I’ve always loved photographs. I’ve had a camera of some description pretty much attached to me ever since I was about six or seven years old when my parents bought me my first camera. It used film, no digital technology back in the late 90s, was green and had little sheep all over it. The photos I took on it weren’t exactly the best as I was so young, but I enjoy looking back at them. They represent my childhood, and remind me of all the happy memories I had with my parents, family and friends.

That’s what I’ve always loved about taking photos, they say so much and represent so much just through capturing a single second in time. I probably annoy my friends with my incessant need to take photos on our days and nights out, followed by the endless tagging that happens on Facebook. I like to know I’ve taken them though, and that because of it , I will have those memories forever. There is no better feeling of nostalgia than looking back at photos and instantly being flooded with the emotions you were experiencing when the photo was taken.
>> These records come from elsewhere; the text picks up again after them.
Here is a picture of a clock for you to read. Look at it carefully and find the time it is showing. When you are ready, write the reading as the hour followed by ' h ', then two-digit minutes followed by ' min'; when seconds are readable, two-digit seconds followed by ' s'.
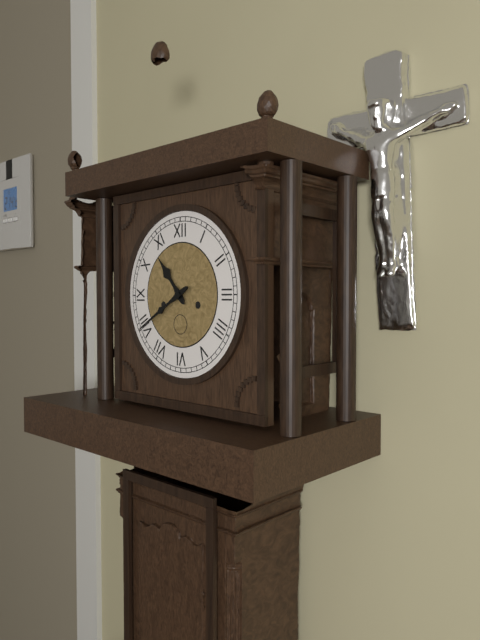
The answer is 10 h 40 min
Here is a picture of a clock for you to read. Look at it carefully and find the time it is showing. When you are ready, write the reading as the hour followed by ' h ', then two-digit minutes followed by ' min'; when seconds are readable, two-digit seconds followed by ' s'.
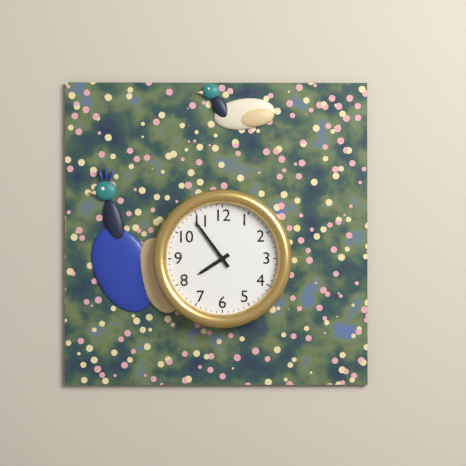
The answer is 7 h 54 min
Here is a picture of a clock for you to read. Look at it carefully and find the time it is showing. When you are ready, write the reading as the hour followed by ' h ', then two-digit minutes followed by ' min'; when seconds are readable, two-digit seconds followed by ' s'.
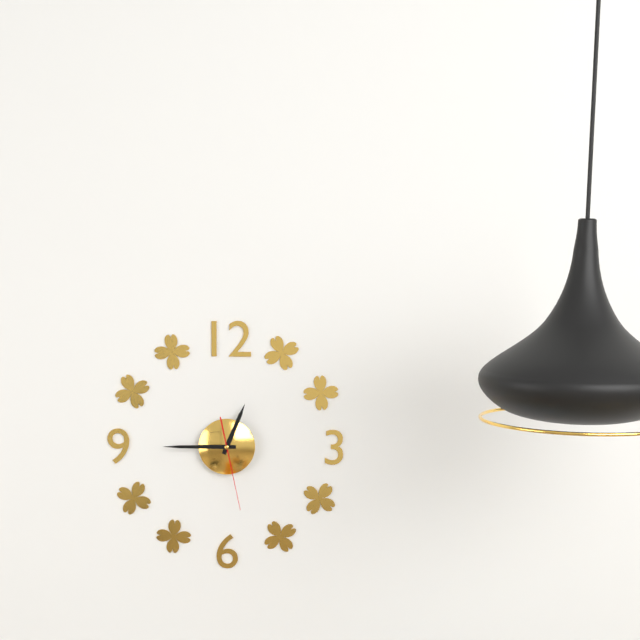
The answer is 12 h 45 min 28 s
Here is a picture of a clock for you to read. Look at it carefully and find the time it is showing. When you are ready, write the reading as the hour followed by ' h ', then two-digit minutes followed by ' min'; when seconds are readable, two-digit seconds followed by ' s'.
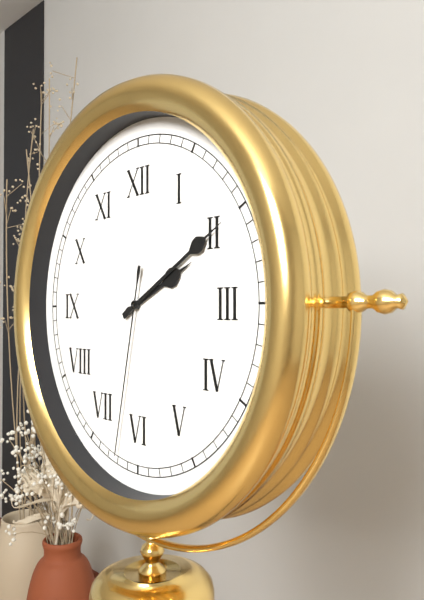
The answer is 2 h 10 min 32 s
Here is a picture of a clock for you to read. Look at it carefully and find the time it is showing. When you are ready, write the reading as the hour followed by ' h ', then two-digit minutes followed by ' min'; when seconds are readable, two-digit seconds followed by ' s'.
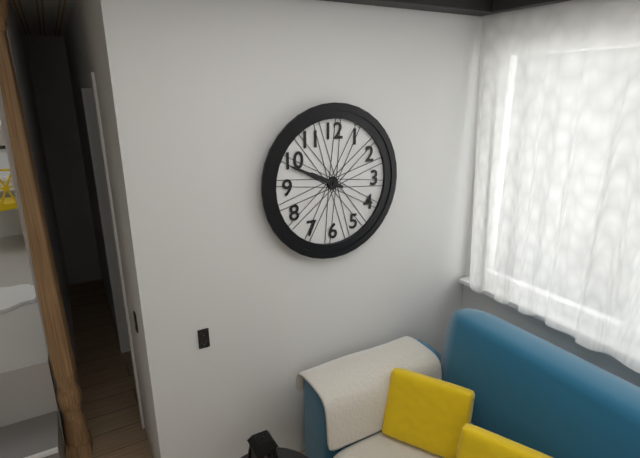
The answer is 9 h 49 min
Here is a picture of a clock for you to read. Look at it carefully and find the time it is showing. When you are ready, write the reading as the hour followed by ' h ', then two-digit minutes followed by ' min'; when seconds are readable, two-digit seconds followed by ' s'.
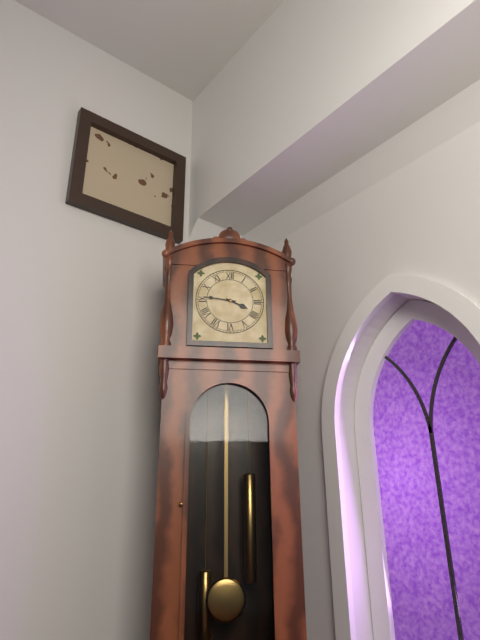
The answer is 3 h 46 min
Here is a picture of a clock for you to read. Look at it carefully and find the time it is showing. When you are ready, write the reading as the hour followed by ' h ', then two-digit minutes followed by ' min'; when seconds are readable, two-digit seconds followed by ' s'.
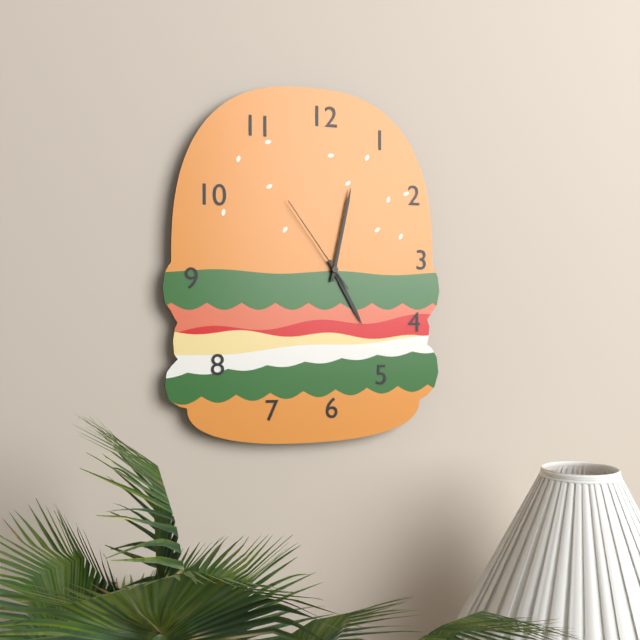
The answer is 5 h 02 min 54 s
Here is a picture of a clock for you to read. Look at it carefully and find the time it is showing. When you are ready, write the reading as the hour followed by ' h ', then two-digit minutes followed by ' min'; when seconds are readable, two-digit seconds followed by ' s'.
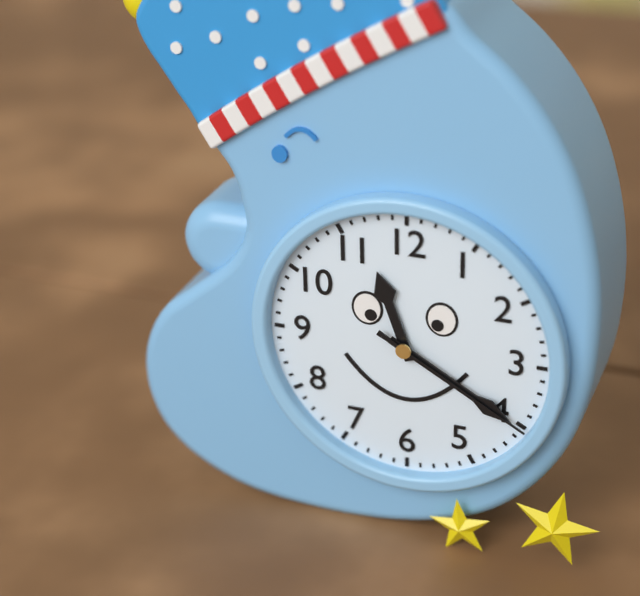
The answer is 11 h 20 min 20 s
Tuesday 16 February was the day of my Grandad’s funeral. He was just two weeks from celebrating his 97th birthday when he died, and it was a strange feeling to say the least. My Grandad had his own ways and I wasn’t particularly close to him, nor was anyone for that matter. He loved from a distance, and could never quite seem to express this. He had lived on his own in sunny Eastbourne for just over 18 years after my Nanny died of a brain aneurism on Christmas Day 1997. 

They had three sons, who had all gone onto marry and have nine children between them, some of which had started having children of their own, with there currently being seven great grandchildren. They had many memories of holidays, birthdays, Christmas’s, family times and memories with their friends before and during their married life. They had lost parents, siblings, lived through the Second World War, with my Grandad having fought in the war and been stationed in North Africa and in Germany as the war came to an end. They had lived long lives, my Nanny’s not quite as long as my Grandad’s, but still, a lifetime of memories on both their parts had been made.

My uncle who had arranged the funeral had an order of service made for the day, and on the back of it was a photograph of my grandparents, walking side by side, almost perfectly in sync by the looks of things, along the seafront of an unknown location. It was taken in 1938, four years before they were married in 1942. My Grandad was 19 and my Nanny 20 at the time. I don’t know what it was about this photo. I’d never seen it before, and I don’t know if it’s because of the setting I found myself in, but I felt overwhelmed with sadness. I felt that this photo represented their entire lives, that l the happiness they had together and all the memories they had made, happy or sad, were portrayed in this image. It was the perfect photograph to represent two lives that were both over, but who had left a lot of love and happiness behind them through their children, grandchildren and now great grandchildren. 

Looking at it made me realise that, despite the downs you sometimes find yourself in, life is about living to your full potential and making as many happy memories as possible. Live for the day, do what makes you happy and live a life without regret. I’d like to think that that’s how my Nanny and Grandad lived, and I hope to follow by their example.

I wish that I had known my Grandad better, and I wish I’d had more memories with my Nanny, but I will always treasure the memories I do have of them, as well as this photograph.